**TASK INSTRUCTIONS**: All that is needed is each line of the entries holding the word "купона", copied as it stands.

**Data items**:
##############################

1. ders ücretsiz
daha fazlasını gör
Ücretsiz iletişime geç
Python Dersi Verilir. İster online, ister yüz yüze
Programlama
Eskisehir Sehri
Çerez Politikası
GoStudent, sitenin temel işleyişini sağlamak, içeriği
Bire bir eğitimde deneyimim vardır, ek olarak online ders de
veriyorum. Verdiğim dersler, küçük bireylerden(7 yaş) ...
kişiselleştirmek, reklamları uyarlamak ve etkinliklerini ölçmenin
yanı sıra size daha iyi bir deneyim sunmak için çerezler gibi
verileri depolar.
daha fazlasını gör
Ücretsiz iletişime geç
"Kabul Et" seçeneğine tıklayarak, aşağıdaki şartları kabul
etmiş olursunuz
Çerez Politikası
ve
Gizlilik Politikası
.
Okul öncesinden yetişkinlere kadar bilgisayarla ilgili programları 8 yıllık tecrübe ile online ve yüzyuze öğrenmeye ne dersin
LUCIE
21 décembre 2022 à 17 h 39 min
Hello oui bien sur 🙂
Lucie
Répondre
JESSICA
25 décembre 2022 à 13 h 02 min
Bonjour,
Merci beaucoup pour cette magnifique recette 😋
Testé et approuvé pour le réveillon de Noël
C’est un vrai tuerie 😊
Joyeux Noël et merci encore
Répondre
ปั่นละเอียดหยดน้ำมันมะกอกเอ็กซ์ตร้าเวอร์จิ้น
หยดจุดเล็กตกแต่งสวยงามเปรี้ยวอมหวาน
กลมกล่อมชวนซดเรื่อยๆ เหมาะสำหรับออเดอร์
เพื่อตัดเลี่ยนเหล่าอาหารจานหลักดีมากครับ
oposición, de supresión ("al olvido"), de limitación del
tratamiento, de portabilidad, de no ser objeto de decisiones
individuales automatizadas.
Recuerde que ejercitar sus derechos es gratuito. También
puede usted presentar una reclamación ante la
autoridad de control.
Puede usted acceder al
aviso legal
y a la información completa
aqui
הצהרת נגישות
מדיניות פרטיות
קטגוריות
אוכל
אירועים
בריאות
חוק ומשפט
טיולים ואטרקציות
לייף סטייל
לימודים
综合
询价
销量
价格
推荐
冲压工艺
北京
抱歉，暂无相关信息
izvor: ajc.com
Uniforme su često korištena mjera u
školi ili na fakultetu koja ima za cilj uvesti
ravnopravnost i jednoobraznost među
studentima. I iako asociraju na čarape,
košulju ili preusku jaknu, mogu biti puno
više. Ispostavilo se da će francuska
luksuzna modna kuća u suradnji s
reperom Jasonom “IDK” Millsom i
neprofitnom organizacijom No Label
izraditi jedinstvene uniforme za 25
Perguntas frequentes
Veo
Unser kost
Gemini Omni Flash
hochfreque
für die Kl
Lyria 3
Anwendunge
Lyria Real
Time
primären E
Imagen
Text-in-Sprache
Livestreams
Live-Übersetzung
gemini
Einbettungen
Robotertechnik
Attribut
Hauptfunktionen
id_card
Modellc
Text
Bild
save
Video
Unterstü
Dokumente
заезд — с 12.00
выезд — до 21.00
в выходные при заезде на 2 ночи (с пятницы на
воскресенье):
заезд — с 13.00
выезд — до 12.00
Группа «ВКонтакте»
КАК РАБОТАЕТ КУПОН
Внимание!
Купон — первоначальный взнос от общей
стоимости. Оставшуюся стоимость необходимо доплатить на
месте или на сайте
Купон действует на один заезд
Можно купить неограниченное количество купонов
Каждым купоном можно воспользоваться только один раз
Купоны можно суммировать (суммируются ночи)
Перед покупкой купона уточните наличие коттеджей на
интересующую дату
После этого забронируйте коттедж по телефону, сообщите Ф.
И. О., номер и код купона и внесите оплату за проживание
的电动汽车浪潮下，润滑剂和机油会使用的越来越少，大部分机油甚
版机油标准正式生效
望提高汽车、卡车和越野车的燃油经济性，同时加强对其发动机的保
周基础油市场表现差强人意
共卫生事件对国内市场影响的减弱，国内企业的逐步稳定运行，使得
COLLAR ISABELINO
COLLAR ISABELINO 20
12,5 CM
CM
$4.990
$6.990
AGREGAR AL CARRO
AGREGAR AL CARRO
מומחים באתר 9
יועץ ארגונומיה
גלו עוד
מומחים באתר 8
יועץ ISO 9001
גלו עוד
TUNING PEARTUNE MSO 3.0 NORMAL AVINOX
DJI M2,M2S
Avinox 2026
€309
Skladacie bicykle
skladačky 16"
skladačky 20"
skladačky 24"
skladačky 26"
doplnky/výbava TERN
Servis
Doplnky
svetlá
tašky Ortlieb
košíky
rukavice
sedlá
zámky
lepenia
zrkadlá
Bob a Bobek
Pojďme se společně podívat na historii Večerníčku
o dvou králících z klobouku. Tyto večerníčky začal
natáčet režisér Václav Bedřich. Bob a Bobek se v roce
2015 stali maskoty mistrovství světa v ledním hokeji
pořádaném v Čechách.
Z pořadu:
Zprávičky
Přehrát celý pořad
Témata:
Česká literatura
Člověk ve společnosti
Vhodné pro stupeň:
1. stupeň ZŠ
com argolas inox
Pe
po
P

##############################

**EXERCISE RESPONSE**:
Перед покупкой купона уточните наличие коттеджей на
И. О., номер и код купона и внесите оплату за проживание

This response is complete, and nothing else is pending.